2. On the OneNote card, click **Import**.
3. In the wizard, browse your **notebooks → sections → pages** and tick what you want. Ticking a notebook or section selects everything inside it.
4. Choose where it lands: **Create a new collection**, or **Add to an existing collection**.
5. Click **Import**. The wizard closes and the import runs in the background.

### What happens

* Bower mirrors your OneNote structure: notebooks and sections become nested **collections**, and each page becomes a **note**.
* Progress shows page by page in the tasks tray (bottom-right). You can keep working while it runs.
* Each note records where it came from, so your imported content stays tied to its OneNote source.
* Formatting carries over — tables, to-do checkboxes, and text styling — and inline images are brought across too. If an image can't be fetched, Bower flags it on the note rather than dropping it silently.

### Good to know

* **Read-only at the source.** Import never writes back to OneNote. Edits you make to an imported note stay in Bower.
* **Re-importing won't duplicate.** Bower recognises pages it has already imported, so running the same import again won't create duplicate notes.
* **Large notebooks.** A single import handles up to 500 pages.

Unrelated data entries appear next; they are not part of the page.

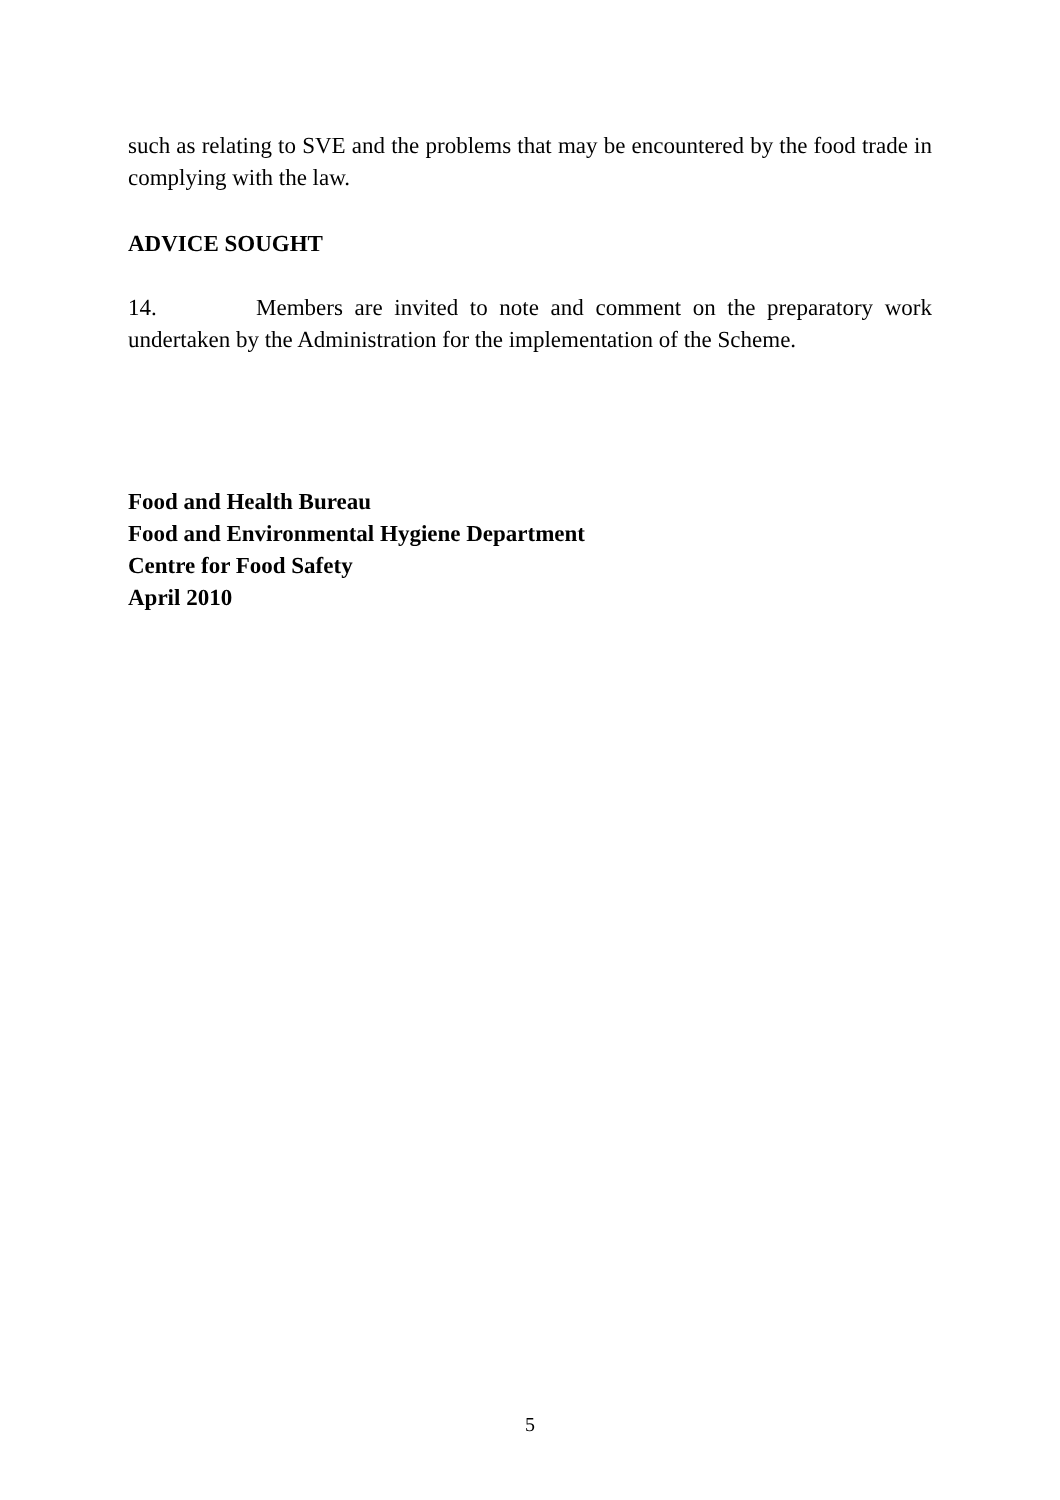such as relating to SVE and the problems that may be encountered by the food trade in complying with the law.
ADVICE SOUGHT
14. Members are invited to note and comment on the preparatory work undertaken by the Administration for the implementation of the Scheme.
Food and Health Bureau
Food and Environmental Hygiene Department
Centre for Food Safety
April 2010
5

For a bigger notebook, import one section at a time.
* **Availability.** Import is part of connectors, so it's available on Individual and Team plans. Restricted-mode workspaces can't use connectors yet.

## Privacy and security

<AccordionGroup>
  <Accordion title="Bower never sees your password">
    Authorisation runs through the provider's standard OAuth flow. We never touch your credentials.
  </Accordion>

  <Accordion title="OAuth tokens never live in Bower">
    Access tokens are held by our managed gateway (Composio). Bower stores only an opaque connection ID.
  </Accordion>

  <Accordion title="Searches respect provider permissions">
    Bird sees only what your account has access to in the provider. If your admin removes your access, Bird loses it on the next search.
  </Accordion>

  <Accordion title="Read-only by default">
    Bird never writes back to your connected tools. Content enters your knowledge base only when you explicitly ask Bird to save a result.
  </Accordion>

  <Accordion title="Disconnecting actually disconnects">
    Click Disconnect and the connection is revoked at the gateway; the token is destroyed. Items previously saved into your knowledge base stay put.
  </Accordion>

  <Accordion title="Restricted-mode workspaces can't use connectors yet">
    Our gateway provider's BAA isn't signed. Connectors are blocked in Restricted-mode workspaces — enforced server-side — until that's in place.
  </Accordion>
</AccordionGroup>

## Troubleshooting

<AccordionGroup>
  <Accordion title="Re-auth — when a tool stops working">
    OAuth tokens expire. When that happens the card shows a **Re-auth** badge and Bird stops using that connector until you reconnect. Click **Reconnect**.
  </Accordion>

  <Accordion title="Switching the underlying account">
    Disconnect the existing connection and click Connect again. The next OAuth flow lets you sign in with the new account.
  </Accordion>

  <Accordion title="Cancelling a stuck connection attempt">
    If an OAuth dance was interrupted, the card stays in **Connecting…** and counts toward your cap. Click **Disconnect** to discard the attempt and free the slot.
  </Accordion>

  <Accordion title="Working with binary files (XLSX, PDF, images)">
    Bird returns a clickable link to binary files in storage tools. To analyse the contents, upload the file to your Bower workspace and Bird will read it with its built-in spreadsheet, PDF, and OCR tools.